The ferry terminals themselves are surrounded by access roads. The design was that the vehicles to be loaded have a separate access from the vehicles being unloaded. There is also back-up area for the vehicles to be loaded. Inside the terminals aside from the usual waiting areas, there are shops and a restaurant. That is aside from the office of the Philippine Ports Authority (PPA) and booths for the shipping companies and the useless arrastre firm.

One difference of the ferry terminals from the ports of the past is the presence from the start of RORO ramps in the wharf. It signified that the ferry terminals were really meant for RORO operations right from the very start. Originally, there were only two RORO ramps per ferry terminal. This provision grew short when the number of RORO ships using the ferry terminal multiplied. So, alterations and expansions were done along the way in the quays of the ferry terminals.
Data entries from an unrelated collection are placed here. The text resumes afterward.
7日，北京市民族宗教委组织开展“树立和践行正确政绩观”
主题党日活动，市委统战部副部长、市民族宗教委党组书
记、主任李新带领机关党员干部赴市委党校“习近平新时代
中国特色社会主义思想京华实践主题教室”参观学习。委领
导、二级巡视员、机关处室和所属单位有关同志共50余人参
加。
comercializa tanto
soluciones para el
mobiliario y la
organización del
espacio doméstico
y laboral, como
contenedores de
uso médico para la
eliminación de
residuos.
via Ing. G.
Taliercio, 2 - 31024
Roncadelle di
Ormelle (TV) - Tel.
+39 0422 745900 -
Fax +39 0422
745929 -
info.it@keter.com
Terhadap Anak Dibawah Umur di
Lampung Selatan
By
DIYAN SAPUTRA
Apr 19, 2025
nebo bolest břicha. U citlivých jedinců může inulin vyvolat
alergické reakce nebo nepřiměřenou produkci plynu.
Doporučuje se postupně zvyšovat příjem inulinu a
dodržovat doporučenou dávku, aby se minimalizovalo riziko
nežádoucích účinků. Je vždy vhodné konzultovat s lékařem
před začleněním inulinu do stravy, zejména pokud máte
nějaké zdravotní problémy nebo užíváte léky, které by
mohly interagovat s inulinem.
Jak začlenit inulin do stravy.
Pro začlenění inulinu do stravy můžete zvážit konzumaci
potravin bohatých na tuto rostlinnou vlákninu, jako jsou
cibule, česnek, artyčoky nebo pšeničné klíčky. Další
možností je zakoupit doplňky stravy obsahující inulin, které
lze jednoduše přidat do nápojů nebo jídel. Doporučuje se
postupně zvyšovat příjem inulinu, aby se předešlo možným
When the sea ferry terminals were opened in 1982 in Matnog and in San Isidro with the arrival of the RORO Maharlika I, San Bernardino Strait, the sea separating the two was already connected by privately-owned ROROs for three years. However, they were using the shorter Matnog to Allen connection. Allen, in Northern Samar, had a port even in the past but a private operator developed their own port. Actually, San Isidro port is not well-placed for the vehicles headed just for Northern Samar as they need to backtrack.

Also, when the ferry terminals were opened in 1984 in Liloan and Lipata, Surigao Strait, the sea separating the two was already connected by privately-owned ROROs for five years already. The original connection here was between Surigao port and Liloan municipal port (plus Maasin port). Incidentally, in both connections it was Cardinal Shipping which was the pioneer using the ROROs Cardinal I and Cardinal II. This is to correct the wrong impression by many who thinks it was the government and the Maharlika ships which were the pioneers in this routes. This erroneous impression is the product of government propaganda. May I add also that even before the ROROs came these two straits were already connected by wooden motor boats (called the lancha locally) and big motor bancas.

Trucks, private cars and government vehicles made the first Luzon-Visayas-Mindanao connection and it was not many at the start. The signal connection that everybody was waiting for was the bus connection since that will mean that all and everybody can make the LuzViMinda run. It finally came in 1986 when the Philtranco bus made its first Mindanao run. The run took longer than expected because of mechanical problems but finally it came about. Now, private vehicles and trucks and everybody is taking it now through many buses and even by commuter van at times.

And the Philippines is physically connected now.